# Saved entries
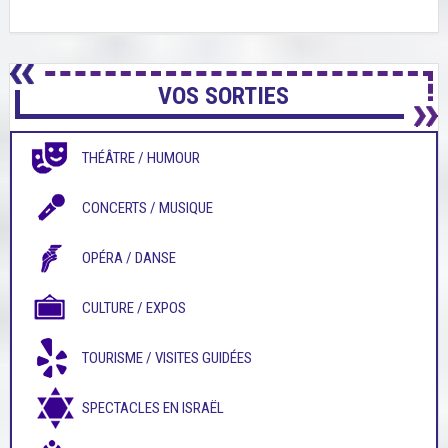
VOS SORTIES
THÉÂTRE / HUMOUR
CONCERTS / MUSIQUE
OPÉRA / DANSE
CULTURE / EXPOS
TOURISME / VISITES GUIDÉES
SPECTACLES EN ISRAËL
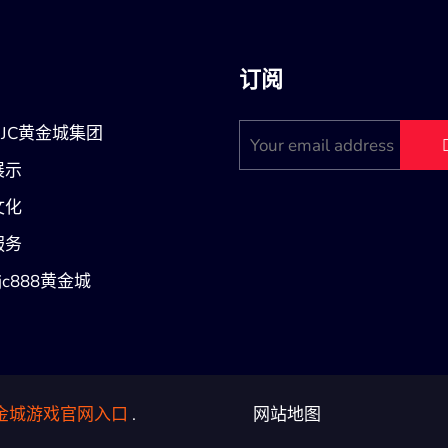
订阅
JC黄金城集团
展示
文化
服务
jc888黄金城
金城游戏官网入口
.
网站地图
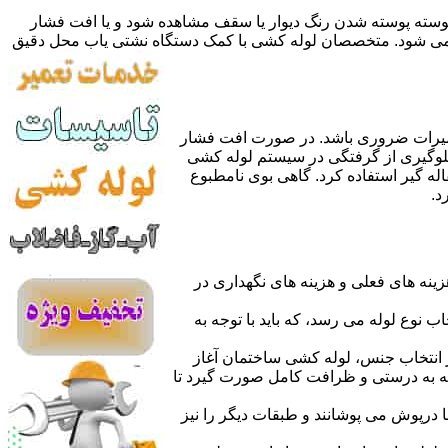
 پوسته پوسته شدن رنگ دیوار یا سقف مشاهده شود و یا افت فشار
ده می شود. متخصصان لوله کشی با کمک دستگاه نشتی یاب محل دقیق
میرات ضروری باشد. در صورت افت فشار
جلوگیری از گرفتگی در سیستم لوله کشی
له گیر استفاده کرد. گاهی بوی نامطبوع
د.
نه های فعلی و هزینه های نگهداری در
اب نوع لوله می رسد، که باید با توجه به
از انتخاب جنس، لوله کشی ساختمان آغاز
وله به درستی و ظرافت کامل صورت گیرد تا
با درپوش می پوشانند و طبقات دیگر را نیز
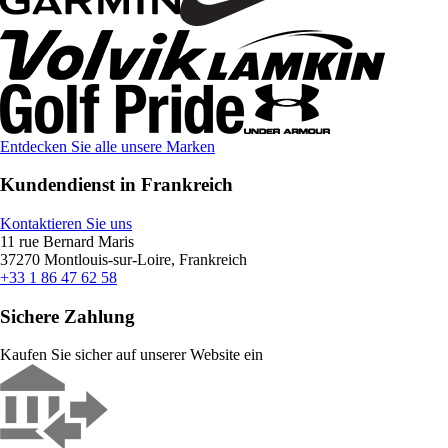
Entdecken Sie alle unsere Marken
Kundendienst in Frankreich
Kontaktieren Sie uns
11 rue Bernard Maris
37270 Montlouis-sur-Loire, Frankreich
+33 1 86 47 62 58
Sichere Zahlung
Kaufen Sie sicher auf unserer Website ein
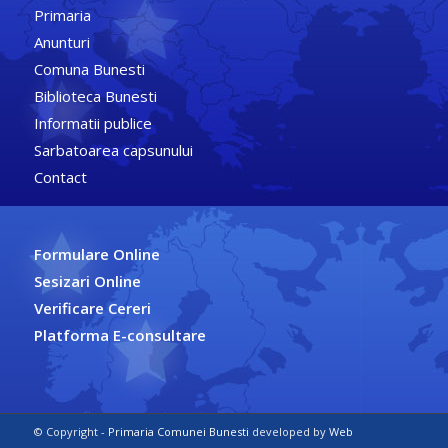
Primaria
Anunturi
Comuna Bunesti
Biblioteca Bunesti
Informatii publice
Sarbatoarea capsunului
Contact
Formulare Online
Sesizari Online
Verificare Cereri
Platforma E-consultare
© Copyright -
Primaria Comunei Bunesti
developed by
Web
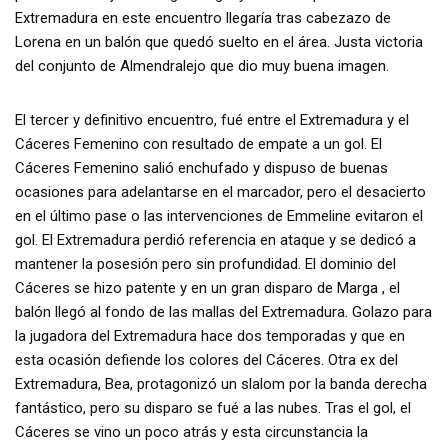
Extremadura en este encuentro llegaría tras cabezazo de
Lorena en un balón que quedó suelto en el área. Justa victoria
del conjunto de Almendralejo que dio muy buena imagen.
El tercer y definitivo encuentro, fué entre el Extremadura y el
Cáceres Femenino con resultado de empate a un gol. El
Cáceres Femenino salió enchufado y dispuso de buenas
ocasiones para adelantarse en el marcador, pero el desacierto
en el último pase o las intervenciones de Emmeline evitaron el
gol. El Extremadura perdió referencia en ataque y se dedicó a
mantener la posesión pero sin profundidad. El dominio del
Cáceres se hizo patente y en un gran disparo de Marga , el
balón llegó al fondo de las mallas del Extremadura. Golazo para
la jugadora del Extremadura hace dos temporadas y que en
esta ocasión defiende los colores del Cáceres. Otra ex del
Extremadura, Bea, protagonizó un slalom por la banda derecha
fantástico, pero su disparo se fué a las nubes. Tras el gol, el
Cáceres se vino un poco atrás y esta circunstancia la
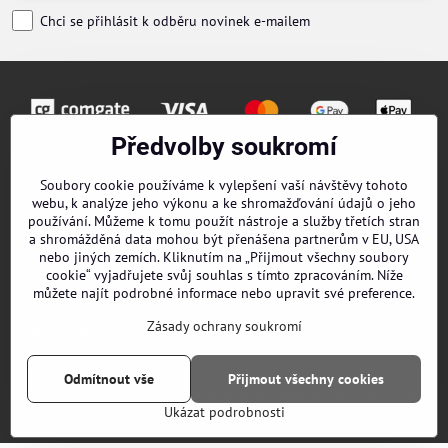
Chci se přihlásit k odběru novinek e-mailem
Předvolby soukromí
Objednávky
Soubory cookie používáme k vylepšení vaší návštěvy tohoto
webu, k analýze jeho výkonu a ke shromažďování údajů o jeho
Kontakty
používání. Můžeme k tomu použít nástroje a služby třetích stran
a shromážděná data mohou být přenášena partnerům v EU, USA
Obchodní podmínky
nebo jiných zemích. Kliknutím na „Přijmout všechny soubory
cookie“ vyjadřujete svůj souhlas s tímto zpracováním. Níže
O nás
můžete najít podrobné informace nebo upravit své preference.
Zásady ochrany soukromí
EPES Catalog B2B
Odmítnout vše
Přijmout všechny cookies
©
2026
Copyright
Předvolby soukromí
Zásady ochrany soukromí
Ukázat podrobnosti
Vytvořeno systémem:
ByznysWeb.cz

# Action item
Give the text lines from all of the data above as a single numbered list, skipping blank lines. Leave the pictures out of your answer.

# Expected answer
1. VOS SORTIES
2. THÉÂTRE / HUMOUR
3. CONCERTS / MUSIQUE
4. OPÉRA / DANSE
5. CULTURE / EXPOS
6. TOURISME / VISITES GUIDÉES
7. SPECTACLES EN ISRAËL
8. 订阅
9. JC黄金城集团
10. 展示
11. 文化
12. 服务
13. jc888黄金城
14. 金城游戏官网入口
15. .
16. 网站地图
17.  پوسته پوسته شدن رنگ دیوار یا سقف مشاهده شود و یا افت فشار
18. ده می شود. متخصصان لوله کشی با کمک دستگاه نشتی یاب محل دقیق
19. میرات ضروری باشد. در صورت افت فشار
20. جلوگیری از گرفتگی در سیستم لوله کشی
21. له گیر استفاده کرد. گاهی بوی نامطبوع
22. د.
23. نه های فعلی و هزینه های نگهداری در
24. اب نوع لوله می رسد، که باید با توجه به
25. از انتخاب جنس، لوله کشی ساختمان آغاز
26. وله به درستی و ظرافت کامل صورت گیرد تا
27. با درپوش می پوشانند و طبقات دیگر را نیز
28. Entdecken Sie alle unsere Marken
29. Kundendienst in Frankreich
30. Kontaktieren Sie uns
31. 11 rue Bernard Maris
32. 37270 Montlouis-sur-Loire, Frankreich
33. +33 1 86 47 62 58
34. Sichere Zahlung
35. Kaufen Sie sicher auf unserer Website ein
36. Primaria
37. Anunturi
38. Comuna Bunesti
39. Biblioteca Bunesti
40. Informatii publice
41. Sarbatoarea capsunului
42. Contact
43. Formulare Online
44. Sesizari Online
45. Verificare Cereri
46. Platforma E-consultare
47. © Copyright -
48. Primaria Comunei Bunesti
49. developed by
50. Web
51. Extremadura en este encuentro llegaría tras cabezazo de
52. Lorena en un balón que quedó suelto en el área. Justa victoria
53. del conjunto de Almendralejo que dio muy buena imagen.
54. El tercer y definitivo encuentro, fué entre el Extremadura y el
55. Cáceres Femenino con resultado de empate a un gol. El
56. Cáceres Femenino salió enchufado y dispuso de buenas
57. ocasiones para adelantarse en el marcador, pero el desacierto
58. en el último pase o las intervenciones de Emmeline evitaron el
59. gol. El Extremadura perdió referencia en ataque y se dedicó a
60. mantener la posesión pero sin profundidad. El dominio del
61. Cáceres se hizo patente y en un gran disparo de Marga , el
62. balón llegó al fondo de las mallas del Extremadura. Golazo para
63. la jugadora del Extremadura hace dos temporadas y que en
64. esta ocasión defiende los colores del Cáceres. Otra ex del
65. Extremadura, Bea, protagonizó un slalom por la banda derecha
66. fantástico, pero su disparo se fué a las nubes. Tras el gol, el
67. Cáceres se vino un poco atrás y esta circunstancia la
68. Chci se přihlásit k odběru novinek e-mailem
69. Předvolby soukromí
70. Objednávky
71. Soubory cookie používáme k vylepšení vaší návštěvy tohoto
72. webu, k analýze jeho výkonu a ke shromažďování údajů o jeho
73. Kontakty
74. používání. Můžeme k tomu použít nástroje a služby třetích stran
75. a shromážděná data mohou být přenášena partnerům v EU, USA
76. Obchodní podmínky
77. nebo jiných zemích. Kliknutím na „Přijmout všechny soubory
78. cookie“ vyjadřujete svůj souhlas s tímto zpracováním. Níže
79. O nás
80. můžete najít podrobné informace nebo upravit své preference.
81. Zásady ochrany soukromí
82. EPES Catalog B2B
83. Odmítnout vše
84. Přijmout všechny cookies
85. ©
86. 2026
87. Copyright
88. Předvolby soukromí
89. Zásady ochrany soukromí
90. Ukázat podrobnosti
91. Vytvořeno systémem:
92. ByznysWeb.cz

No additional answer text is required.